Top of Excerpted records

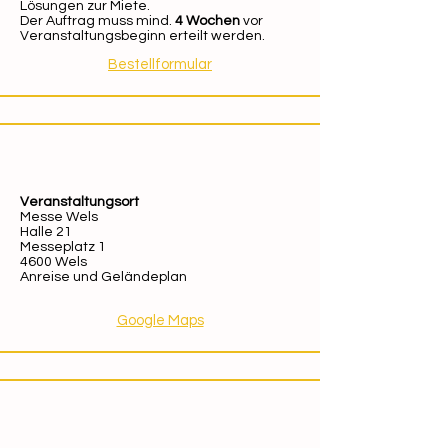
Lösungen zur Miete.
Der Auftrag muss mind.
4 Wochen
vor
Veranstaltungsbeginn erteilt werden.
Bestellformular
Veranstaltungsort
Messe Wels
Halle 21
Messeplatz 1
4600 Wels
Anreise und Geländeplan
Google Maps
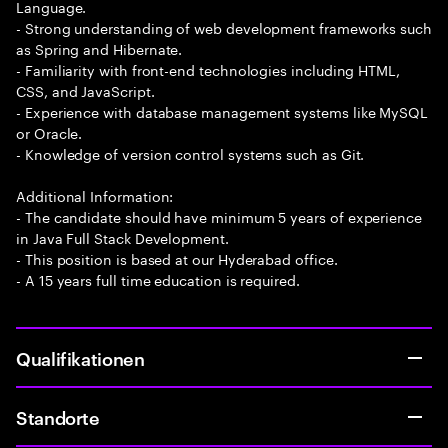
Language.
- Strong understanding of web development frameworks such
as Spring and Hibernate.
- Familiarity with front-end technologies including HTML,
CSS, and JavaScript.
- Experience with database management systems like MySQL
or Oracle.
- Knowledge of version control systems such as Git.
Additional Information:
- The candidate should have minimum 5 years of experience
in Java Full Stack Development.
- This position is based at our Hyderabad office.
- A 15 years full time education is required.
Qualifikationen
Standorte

Bottom of Excerpted records

**Directions for this task**
Drop the images and transcribe the entries above exactly.

**Exercise solution**
Lösungen zur Miete.
Der Auftrag muss mind.
4 Wochen
vor
Veranstaltungsbeginn erteilt werden.
Bestellformular
Veranstaltungsort
Messe Wels
Halle 21
Messeplatz 1
4600 Wels
Anreise und Geländeplan
Google Maps
Language.
- Strong understanding of web development frameworks such
as Spring and Hibernate.
- Familiarity with front-end technologies including HTML,
CSS, and JavaScript.
- Experience with database management systems like MySQL
or Oracle.
- Knowledge of version control systems such as Git.
Additional Information:
- The candidate should have minimum 5 years of experience
in Java Full Stack Development.
- This position is based at our Hyderabad office.
- A 15 years full time education is required.
Qualifikationen
Standorte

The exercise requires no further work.